Le Sénat se mobilise

Une table-ronde était consacrée à ce thème le 6 décembre 2018, au Sénat, dans un contexte où la violence faite aux femmes a connu une ampleur sans précédent via le mouvement #MeToo. Son objectif ? Mettre en lumière les difficultés spécifiques de celles touchées par un handicap. Le bilan est sans appel ! C'est l'« angle mort » de cette politique publique. Mais un article spécifique dans la loi renforçant la lutte contre les violences sexuelles et sexistes, adoptée en août 2018, témoigne d'une sensibilisation croissante à la nécessité de mieux prendre en compte la situation de ces victimes méconnues. Son article 4 inclut des actions de sensibilisation, de prévention et de formation sur les violences sexuelles, à destination des femmes concernées mais aussi des professionnels, tandis qu'un groupe de travail sur ce thème est constitué au sein du Sénat. De son côté, Sophie Cluzel précise que le dernier plan interministériel comprend un axe dédié au repérage et à la prise en charge des femmes en situation de handicap victimes de violences, déclinant un ensemble de mesures : former les professionnels qui travaillent au contact des femmes handicapées, renforcer la collaboration entre l'État et les associations dédiées et favoriser l'éducation à la vie sexuelle et affective dans les établissements médico-sociaux. Un outil pédagogique devait voir le jour en 2019 afin de toucher tous les professionnels œuvrant dans le champ du handicap.

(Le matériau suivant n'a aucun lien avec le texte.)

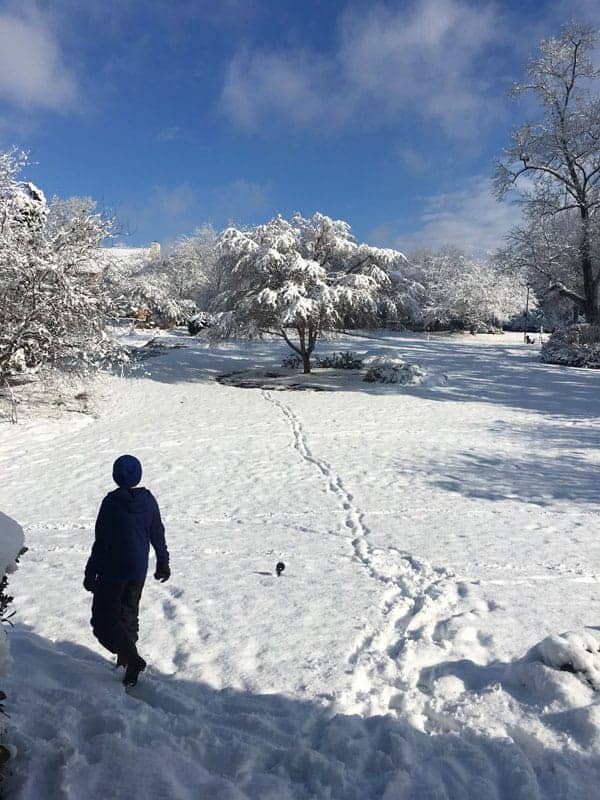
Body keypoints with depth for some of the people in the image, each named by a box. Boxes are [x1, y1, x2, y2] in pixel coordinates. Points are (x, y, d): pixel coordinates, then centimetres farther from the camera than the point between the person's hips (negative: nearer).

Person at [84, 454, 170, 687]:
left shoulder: (111, 502, -17)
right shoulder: (148, 500, -2)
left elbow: (101, 541, -15)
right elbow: (157, 534, 7)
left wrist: (91, 573, -6)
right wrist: (163, 563, 19)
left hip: (113, 571, -6)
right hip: (139, 571, 6)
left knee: (104, 618, 4)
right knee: (129, 614, 22)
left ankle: (133, 660, -8)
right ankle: (127, 659, 33)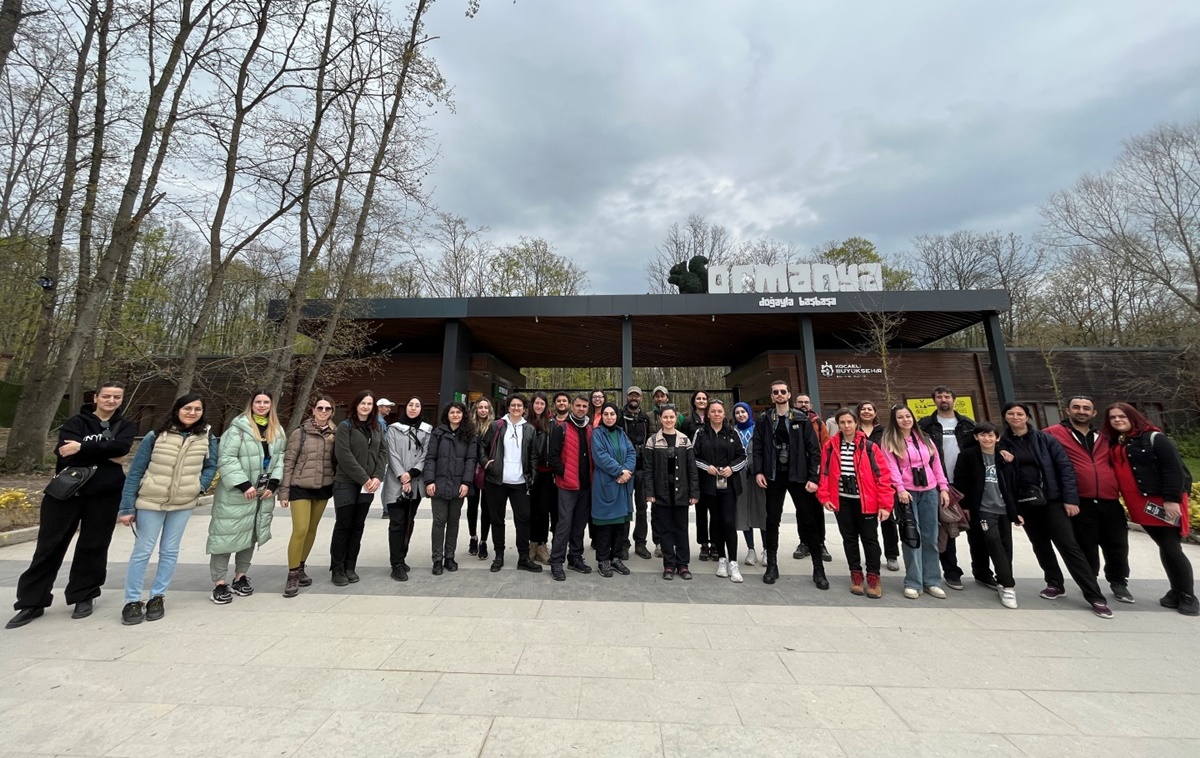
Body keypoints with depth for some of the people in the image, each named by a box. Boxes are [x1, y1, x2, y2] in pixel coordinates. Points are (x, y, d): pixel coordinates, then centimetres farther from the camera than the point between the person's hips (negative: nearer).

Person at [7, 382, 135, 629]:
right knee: (49, 546, 5)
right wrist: (105, 456, -14)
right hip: (66, 491, 0)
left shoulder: (125, 426, 7)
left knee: (93, 546, 7)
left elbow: (120, 446, -14)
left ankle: (84, 596, 21)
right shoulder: (76, 422, 1)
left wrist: (82, 448, -19)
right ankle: (32, 602, 19)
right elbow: (67, 453, -13)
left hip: (105, 495, 1)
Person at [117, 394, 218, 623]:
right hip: (150, 502, -2)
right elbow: (135, 471, -6)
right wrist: (127, 507, -7)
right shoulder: (156, 435, -10)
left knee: (170, 551, 10)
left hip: (184, 504, 2)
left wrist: (199, 486, -10)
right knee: (142, 551, 5)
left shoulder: (207, 438, -4)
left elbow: (211, 466, 7)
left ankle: (157, 598, 23)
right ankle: (132, 601, 19)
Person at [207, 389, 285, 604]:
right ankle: (219, 583, 13)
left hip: (263, 493, 6)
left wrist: (273, 484, -2)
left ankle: (240, 576, 28)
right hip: (235, 493, -5)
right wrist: (244, 485, -19)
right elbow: (226, 459, -16)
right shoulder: (238, 428, -12)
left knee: (251, 535, 14)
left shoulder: (277, 431, 7)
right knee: (227, 535, 0)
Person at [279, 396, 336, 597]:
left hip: (323, 488, 3)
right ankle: (292, 575, 5)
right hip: (300, 488, -3)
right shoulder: (300, 432, -7)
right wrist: (283, 491, -8)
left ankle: (301, 568, 28)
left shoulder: (334, 434, 2)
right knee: (300, 530, -9)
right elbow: (288, 462, -6)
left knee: (312, 530, 12)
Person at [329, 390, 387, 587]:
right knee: (343, 525, 2)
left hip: (368, 485, 4)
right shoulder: (345, 426, -4)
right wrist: (364, 478, -16)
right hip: (346, 483, -4)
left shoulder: (377, 428, 11)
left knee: (358, 525, 9)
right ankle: (338, 569, 14)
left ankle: (350, 567, 19)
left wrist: (378, 477, -8)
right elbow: (344, 455, -13)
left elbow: (383, 452, 6)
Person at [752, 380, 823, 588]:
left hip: (798, 476, -1)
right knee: (772, 520, 7)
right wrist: (758, 471, -9)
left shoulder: (801, 420, 1)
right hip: (773, 476, 1)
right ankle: (772, 565, 19)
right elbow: (758, 448, 1)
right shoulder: (763, 420, 3)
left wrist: (813, 477, -8)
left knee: (808, 520, 5)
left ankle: (818, 569, 18)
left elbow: (813, 450, -1)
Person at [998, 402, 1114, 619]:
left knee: (1069, 546, -2)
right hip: (1024, 503, 2)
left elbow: (1065, 468, -4)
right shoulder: (1003, 443, 2)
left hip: (1052, 500, -2)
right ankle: (1055, 584, 28)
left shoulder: (1045, 439, -2)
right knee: (1040, 545, 12)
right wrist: (1003, 461, -16)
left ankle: (1096, 597, 6)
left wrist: (1071, 499, -10)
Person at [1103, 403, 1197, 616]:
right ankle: (1176, 591, 22)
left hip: (1164, 501, -5)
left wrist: (1172, 499, -17)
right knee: (1164, 548, 13)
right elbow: (1116, 472, 13)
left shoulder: (1154, 438, -7)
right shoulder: (1112, 444, 9)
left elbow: (1174, 468, -13)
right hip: (1140, 505, 5)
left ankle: (1188, 596, 11)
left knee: (1172, 549, -3)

Sophie Cluzel sur le terrain

Le 3 septembre, Sophie Cluzel, secrétaire d'État au Handicap, est l'un des dix ministres qui répond à l'appel de ce Grenelle. Le matin, elle va à la rencontre des équipes de FDFA puis dans le FAM (foyer d'accueil médicalisé) Le Moulin à Carrières-sur-Seine (Yvelines), qui propose l'intervention de sages-femmes pour des actions de prévention/dépistages, d'information et de formation des femmes et des professionnels sur la nécessité d'un suivi gynécologique tout au long de la vie, sur la vie affective et sexuelle et sur la problématique de la violence. « En 2019, être une femme et être en situation de handicap reste une double discrimination, le Grenelle doit être enfin l'occasion de mettre fin à l'intolérable face aux violences qu'elles subissent », assure Sophie Cluzel.

Un plan Marshall ?

Plus globalement, les associations féministes mobilisées sur le sujet souhaitent que l'événement débouche sur un « plan Marshall » doté d'« au moins » 500 millions d'euros, voire d'un milliard. Une somme bien loin des 79 millions spécifiquement alloués à cette lutte. Pour faire entendre la contestation, le collectif Nous Toutes milite via le hashtag #1milliardpas1million tandis que des familles marcheront vers Matignon. Le premier ministre, Edouard Philippe, doit annoncer, dans l'après-midi, « des premières mesures d'urgence visant à renforcer la protection des victimes », ont fait savoir ses services. D'autres dispositions « concertées de manière collective arriveront plus tard », a ajouté son entourage. Les conclusions de la concertation sont promises le 25 novembre, à l'occasion de la Journée internationale pour l'élimination de la violence à l'égard des femmes.